BEGIN DOCUMENT EXTRACT

FIG. 11 shows a cross section of the anode receiver of FIG. 10, along a longitudinal section F-F.

FIG. 12 shows a cross section of the anode receiver of FIG. 10, along a longitudinal section G-G.

FIG. 13 shows a cross section of an anode assembly according to one embodiment of the invention.

FIG. 14 shows a cross section of the anode support of FIG. 13, along a longitudinal section I-I.

FIG. 15 shows a cross section of part of the anode support and compensating means of FIG. 13, along a longitudinal section K-K.

FIG. 16 shows a cross section of an anode assembly according to another embodiment of the invention.

FIG. 17 shows a cross section of the anode support of FIG. 16, along a longitudinal section L-L.

FIG. 18 shows a cross section of part of the anode support and compensating means of FIG. 16, along a longitudinal section N-N.

FIG. 1 shows two adjacent electrolytic pots 1 for the production of aluminum by electrolysis, said pots each being associated with an electrolysis device 1 according to a first embodiment of the invention.
The description below is given with respect to a Cartesian reference system, shown in FIG. 1, which is related to each electrolytic pot 1, the X axis being oriented in a transverse direction of the electrolytic pots, the Y axis being oriented in a longitudinal direction of the electrolytic pots, and the Z axis being oriented in a vertical direction of the electrolytic pots. Longitudinal, vertical and transverse orientations, directions, plans and movements are defined relative to this standard.
Referring to FIG. 1 and to the Cartesian reference in the same figure, the electrolytic pot 1 is arranged perpendicularly to the length of a line of electrolytic pots to which it belongs. It therefore extends lengthwise along the longitudinal direction Y, while the line of electrolytic pots extends lengthwise along the transverse direction X.
Each of the electrolytic pots 1 comprises a pot shell 3, which may be made of metal, for example steel, and an inner lining 5, typically made of refractory materials. Pot shell 3 is generally equipped with reinforcement cradles.

END DOCUMENT EXTRACT
BEGIN MATERIAL PROVIDED

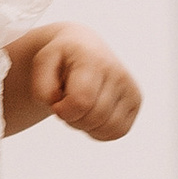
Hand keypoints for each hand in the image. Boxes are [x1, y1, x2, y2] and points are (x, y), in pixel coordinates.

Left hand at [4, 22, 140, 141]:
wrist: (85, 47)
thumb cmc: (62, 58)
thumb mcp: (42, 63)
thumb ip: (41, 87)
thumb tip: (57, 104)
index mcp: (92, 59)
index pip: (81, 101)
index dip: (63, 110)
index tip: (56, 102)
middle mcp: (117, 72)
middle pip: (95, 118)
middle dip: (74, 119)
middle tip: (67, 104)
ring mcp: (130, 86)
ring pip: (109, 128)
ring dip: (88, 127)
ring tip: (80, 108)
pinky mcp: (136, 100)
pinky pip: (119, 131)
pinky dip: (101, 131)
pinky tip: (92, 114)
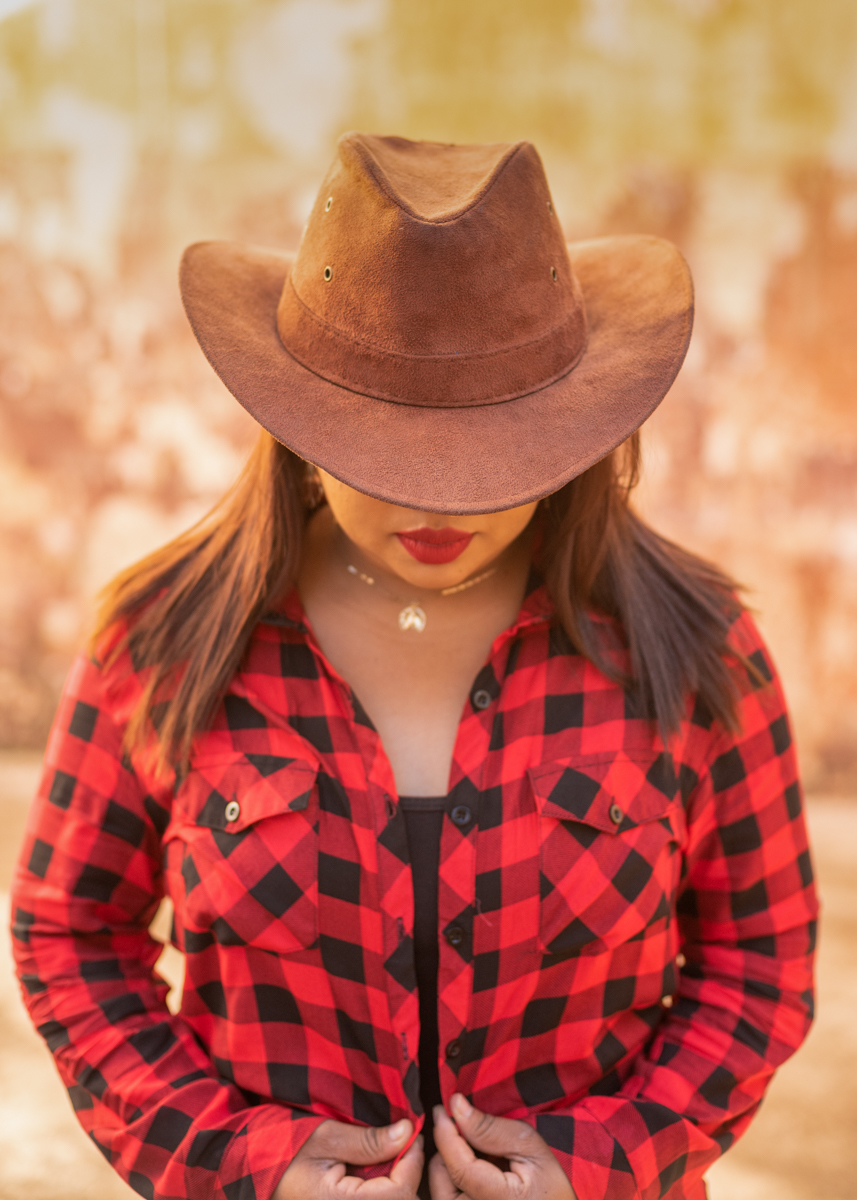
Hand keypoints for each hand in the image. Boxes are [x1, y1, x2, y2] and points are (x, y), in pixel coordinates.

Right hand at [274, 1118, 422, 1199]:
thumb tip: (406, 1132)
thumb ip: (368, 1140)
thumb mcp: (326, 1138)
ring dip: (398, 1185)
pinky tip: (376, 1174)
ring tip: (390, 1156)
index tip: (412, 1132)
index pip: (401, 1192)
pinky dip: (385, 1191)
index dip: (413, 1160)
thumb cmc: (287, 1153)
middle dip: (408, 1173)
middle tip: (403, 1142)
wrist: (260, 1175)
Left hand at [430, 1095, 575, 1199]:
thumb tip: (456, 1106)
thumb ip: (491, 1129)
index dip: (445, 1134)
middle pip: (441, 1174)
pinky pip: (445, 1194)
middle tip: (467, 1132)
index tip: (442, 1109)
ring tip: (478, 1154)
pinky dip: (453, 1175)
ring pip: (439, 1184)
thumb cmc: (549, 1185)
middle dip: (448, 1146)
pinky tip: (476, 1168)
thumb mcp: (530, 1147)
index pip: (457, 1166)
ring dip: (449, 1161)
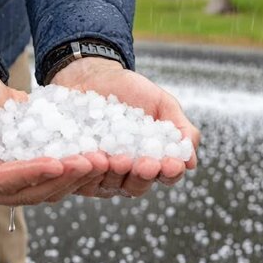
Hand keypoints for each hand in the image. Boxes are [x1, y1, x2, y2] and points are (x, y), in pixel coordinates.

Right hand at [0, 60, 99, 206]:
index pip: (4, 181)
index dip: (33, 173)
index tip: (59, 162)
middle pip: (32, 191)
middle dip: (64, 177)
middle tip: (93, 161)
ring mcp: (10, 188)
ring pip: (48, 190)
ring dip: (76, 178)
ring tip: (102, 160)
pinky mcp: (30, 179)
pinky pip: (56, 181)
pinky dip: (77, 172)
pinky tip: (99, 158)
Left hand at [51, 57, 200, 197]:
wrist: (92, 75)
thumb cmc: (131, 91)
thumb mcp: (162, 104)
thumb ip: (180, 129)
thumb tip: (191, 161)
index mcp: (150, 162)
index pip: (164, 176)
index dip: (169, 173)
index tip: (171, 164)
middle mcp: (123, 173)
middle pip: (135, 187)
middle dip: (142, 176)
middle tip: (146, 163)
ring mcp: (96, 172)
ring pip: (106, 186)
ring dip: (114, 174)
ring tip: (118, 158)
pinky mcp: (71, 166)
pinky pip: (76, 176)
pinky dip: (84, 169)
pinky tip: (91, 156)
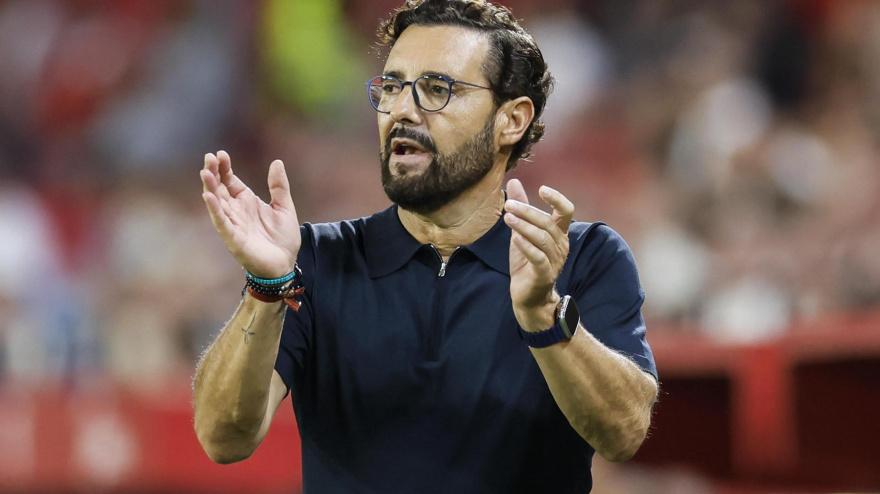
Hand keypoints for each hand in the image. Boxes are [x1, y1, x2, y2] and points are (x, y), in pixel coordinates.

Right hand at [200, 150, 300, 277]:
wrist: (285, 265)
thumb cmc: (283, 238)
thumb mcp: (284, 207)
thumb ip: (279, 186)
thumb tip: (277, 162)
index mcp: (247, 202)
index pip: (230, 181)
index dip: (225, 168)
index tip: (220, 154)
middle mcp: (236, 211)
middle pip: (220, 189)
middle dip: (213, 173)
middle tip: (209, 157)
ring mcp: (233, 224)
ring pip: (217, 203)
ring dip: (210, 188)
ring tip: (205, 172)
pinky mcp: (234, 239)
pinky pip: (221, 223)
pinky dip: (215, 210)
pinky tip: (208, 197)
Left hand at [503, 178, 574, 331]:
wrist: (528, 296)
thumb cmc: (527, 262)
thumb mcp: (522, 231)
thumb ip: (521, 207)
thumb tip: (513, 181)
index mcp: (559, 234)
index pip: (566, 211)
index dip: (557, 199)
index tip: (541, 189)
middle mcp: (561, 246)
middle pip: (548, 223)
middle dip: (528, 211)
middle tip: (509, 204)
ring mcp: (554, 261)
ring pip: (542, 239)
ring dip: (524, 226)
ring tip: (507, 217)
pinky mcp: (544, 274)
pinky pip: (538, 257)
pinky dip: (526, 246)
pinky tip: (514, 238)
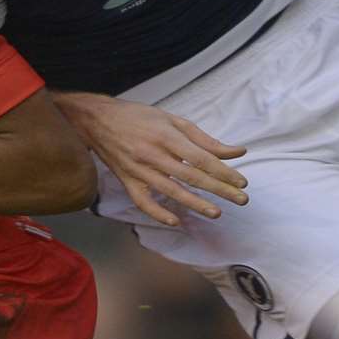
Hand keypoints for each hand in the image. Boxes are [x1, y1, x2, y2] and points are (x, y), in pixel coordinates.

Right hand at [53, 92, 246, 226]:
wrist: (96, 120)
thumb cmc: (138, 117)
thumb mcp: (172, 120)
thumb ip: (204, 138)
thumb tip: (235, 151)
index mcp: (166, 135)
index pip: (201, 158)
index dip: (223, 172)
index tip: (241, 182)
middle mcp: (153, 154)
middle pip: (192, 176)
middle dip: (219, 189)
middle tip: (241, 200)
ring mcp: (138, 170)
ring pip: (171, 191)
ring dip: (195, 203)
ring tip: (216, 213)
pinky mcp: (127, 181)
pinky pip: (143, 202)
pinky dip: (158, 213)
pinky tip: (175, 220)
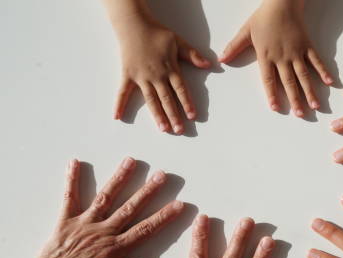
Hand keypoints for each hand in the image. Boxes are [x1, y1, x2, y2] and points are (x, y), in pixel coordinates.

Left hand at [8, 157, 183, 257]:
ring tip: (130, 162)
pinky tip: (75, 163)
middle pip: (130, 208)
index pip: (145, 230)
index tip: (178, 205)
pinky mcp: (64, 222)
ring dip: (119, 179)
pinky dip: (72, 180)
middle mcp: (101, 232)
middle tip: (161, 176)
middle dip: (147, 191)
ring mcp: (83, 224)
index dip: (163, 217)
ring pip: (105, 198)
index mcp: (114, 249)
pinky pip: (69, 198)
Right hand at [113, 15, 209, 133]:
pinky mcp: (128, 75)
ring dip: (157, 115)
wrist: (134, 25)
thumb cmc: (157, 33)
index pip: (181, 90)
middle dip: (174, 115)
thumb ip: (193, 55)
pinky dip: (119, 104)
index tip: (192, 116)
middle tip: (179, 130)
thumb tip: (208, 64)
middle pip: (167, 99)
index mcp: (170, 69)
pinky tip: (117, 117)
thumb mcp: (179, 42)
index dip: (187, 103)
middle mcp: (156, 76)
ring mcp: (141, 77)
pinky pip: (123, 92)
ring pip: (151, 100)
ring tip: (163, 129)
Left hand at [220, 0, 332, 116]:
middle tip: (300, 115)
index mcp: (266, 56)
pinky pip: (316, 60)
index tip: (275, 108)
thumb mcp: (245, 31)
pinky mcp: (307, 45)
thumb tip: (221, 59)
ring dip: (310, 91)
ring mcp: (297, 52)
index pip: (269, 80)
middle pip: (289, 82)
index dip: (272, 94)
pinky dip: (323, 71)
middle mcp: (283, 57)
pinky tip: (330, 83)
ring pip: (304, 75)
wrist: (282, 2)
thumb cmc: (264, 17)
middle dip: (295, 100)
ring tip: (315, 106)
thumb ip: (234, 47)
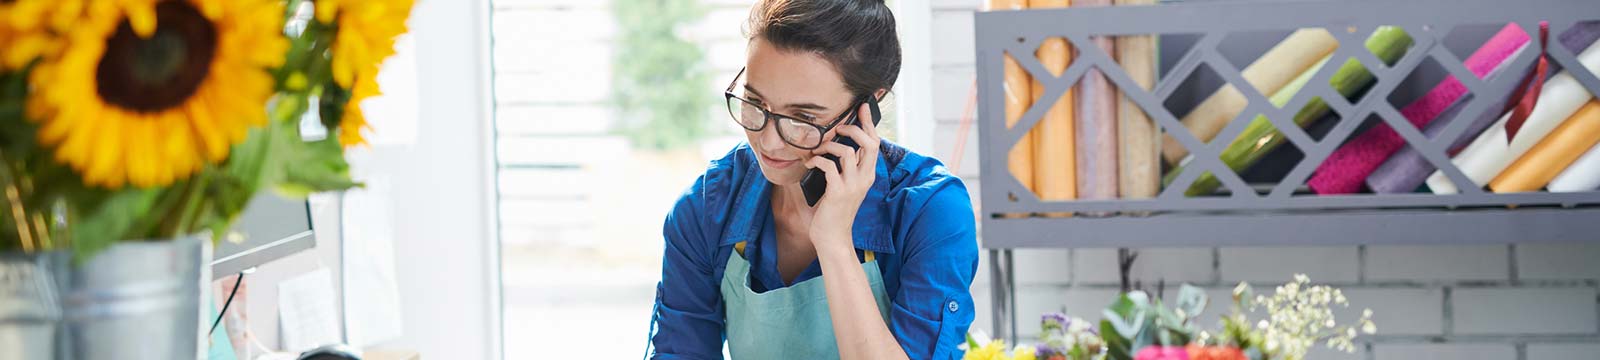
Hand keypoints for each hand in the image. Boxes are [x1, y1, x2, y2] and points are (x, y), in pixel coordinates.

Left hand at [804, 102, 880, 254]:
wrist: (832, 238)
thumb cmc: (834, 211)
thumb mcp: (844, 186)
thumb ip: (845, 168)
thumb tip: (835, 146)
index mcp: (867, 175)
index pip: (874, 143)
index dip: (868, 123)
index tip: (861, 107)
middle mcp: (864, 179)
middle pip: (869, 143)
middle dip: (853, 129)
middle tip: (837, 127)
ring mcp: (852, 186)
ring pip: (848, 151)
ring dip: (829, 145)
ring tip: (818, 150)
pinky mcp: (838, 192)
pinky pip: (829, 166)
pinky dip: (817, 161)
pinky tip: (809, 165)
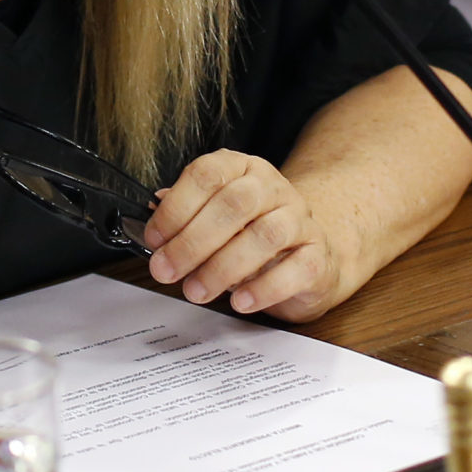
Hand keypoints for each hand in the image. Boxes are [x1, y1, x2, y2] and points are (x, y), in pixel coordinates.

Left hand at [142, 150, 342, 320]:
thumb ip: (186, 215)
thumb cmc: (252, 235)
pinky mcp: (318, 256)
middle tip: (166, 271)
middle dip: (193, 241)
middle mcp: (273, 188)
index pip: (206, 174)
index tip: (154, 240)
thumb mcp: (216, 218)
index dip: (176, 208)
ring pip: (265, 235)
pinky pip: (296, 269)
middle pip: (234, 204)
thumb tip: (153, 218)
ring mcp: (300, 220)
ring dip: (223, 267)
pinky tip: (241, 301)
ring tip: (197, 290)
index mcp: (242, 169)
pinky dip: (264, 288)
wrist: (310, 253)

END MATERIAL PROVIDED

TO DO =
1. Translate this sentence from the aluminum electrolysis text into French: "Pot shell 3 is generally equipped with reinforcement cradles."
2. Set down the part of the aluminum electrolysis text that begins at the words "FIG. 12 shows" and stops after "longitudinal section N-N.", with no changes.

ANSWERS FOR THIS EXERCISE =
1. Le caisson 3 est généralement équipé de berceaux de renfort.

2.
FIG. 12 shows a cross section of the anode receiver of FIG. 10, along a longitudinal section G-G.

FIG. 13 shows a cross section of an anode assembly according to one embodiment of the invention.

FIG. 14 shows a cross section of the anode support of FIG. 13, along a longitudinal section I-I.

FIG. 15 shows a cross section of part of the anode support and compensating means of FIG. 13, along a longitudinal section K-K.

FIG. 16 shows a cross section of an anode assembly according to another embodiment of the invention.

FIG. 17 shows a cross section of the anode support of FIG. 16, along a longitudinal section L-L.

FIG. 18 shows a cross section of part of the anode support and compensating means of FIG. 16, along a longitudinal section N-N.